Yorda slid down the side of the throne platform and walked again toward Ico. She moved differently now. This was not the Yorda he had led through the castle by the hand, the Yorda who would wander aimlessly if he did not call out to her. This was the queen’s double, her puppet.

The realization led to another.
What if Yorda hadn’t deceived Ozuma and the priest-king of her own will?
The queen could have been controlling her the very moment she stood by the throne, looking down at the body of the handmaiden. Her own self could have been locked away inside her body, held in thrall to her mother’s wishes, just as it was now.

Fresh tears ran down Ico’s face. His back ached, his arms were numb. He couldn’t even reach up to wipe his eyes. Ico lay facedown, crying.

Yorda had been weak, an easy target for her mother’s spell—because she was the queen’s daughter, and she loved her mother.

At last Ico realized why Yorda had struck her own chest and insisted that everything had been her fault. Even though she could have had no way of knowing what suffering her actions would cause over the years in the dark castle, where shadows walked alone, she blamed herself for it all. The shades blamed her too.

“Why the tears?” the queen asked. “For whom do you cry?”

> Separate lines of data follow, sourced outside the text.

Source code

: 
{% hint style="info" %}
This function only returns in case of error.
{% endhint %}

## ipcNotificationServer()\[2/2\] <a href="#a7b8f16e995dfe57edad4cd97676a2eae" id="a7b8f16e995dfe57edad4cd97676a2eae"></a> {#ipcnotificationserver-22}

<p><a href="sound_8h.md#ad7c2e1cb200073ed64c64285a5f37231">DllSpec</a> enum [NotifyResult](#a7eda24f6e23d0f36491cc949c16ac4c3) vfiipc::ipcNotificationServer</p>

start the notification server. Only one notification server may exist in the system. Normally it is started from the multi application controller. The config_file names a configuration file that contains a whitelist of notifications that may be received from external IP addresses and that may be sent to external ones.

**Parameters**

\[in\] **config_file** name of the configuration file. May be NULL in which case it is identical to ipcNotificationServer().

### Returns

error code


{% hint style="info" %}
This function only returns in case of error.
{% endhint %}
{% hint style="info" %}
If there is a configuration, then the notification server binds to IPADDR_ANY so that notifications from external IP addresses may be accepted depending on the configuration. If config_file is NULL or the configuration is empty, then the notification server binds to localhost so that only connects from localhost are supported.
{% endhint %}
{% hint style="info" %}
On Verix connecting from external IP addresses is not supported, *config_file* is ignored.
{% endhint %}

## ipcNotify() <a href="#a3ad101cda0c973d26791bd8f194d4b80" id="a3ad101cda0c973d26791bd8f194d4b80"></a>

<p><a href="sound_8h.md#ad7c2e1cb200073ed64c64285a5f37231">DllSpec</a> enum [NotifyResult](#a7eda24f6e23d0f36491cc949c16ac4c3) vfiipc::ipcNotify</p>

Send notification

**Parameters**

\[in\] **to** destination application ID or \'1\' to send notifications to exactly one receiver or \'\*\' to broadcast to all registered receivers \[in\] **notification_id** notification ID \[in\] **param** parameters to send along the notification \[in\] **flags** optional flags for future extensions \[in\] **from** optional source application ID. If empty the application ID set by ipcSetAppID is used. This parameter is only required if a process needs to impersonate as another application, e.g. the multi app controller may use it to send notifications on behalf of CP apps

Ico shook his head for an answer. Getting his arms beneath him, he managed to lift himself off the floor. Sitting up now, he turned his tear-streaked face to look at the queen. “I don’t know my real mother,” he said. “My parents were taken from me after I was born. It’s part of the custom when you’re the Sacrifice.”

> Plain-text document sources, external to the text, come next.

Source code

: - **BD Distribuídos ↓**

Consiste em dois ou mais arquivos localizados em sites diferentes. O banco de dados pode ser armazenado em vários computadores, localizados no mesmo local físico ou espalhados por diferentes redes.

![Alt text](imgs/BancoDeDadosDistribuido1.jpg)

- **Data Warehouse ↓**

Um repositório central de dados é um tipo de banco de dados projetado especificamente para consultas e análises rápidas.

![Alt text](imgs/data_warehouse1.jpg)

The queen stared at him. The glow given Yorda’s body by the Book of Light still shone, dim and low like a sickly firefly, as waves of darkness flowed from the queen’s heart into her veins.

“But I was never lonely. My foster parents took care of me. They were always there for me. They looked after me.”

An image of his mother rose in his mind. With a gentle hand, she reached out to rub his cheek, comb his hair, and put him to bed at night. She may not have given birth to him, but she nurtured his life. And she loved him.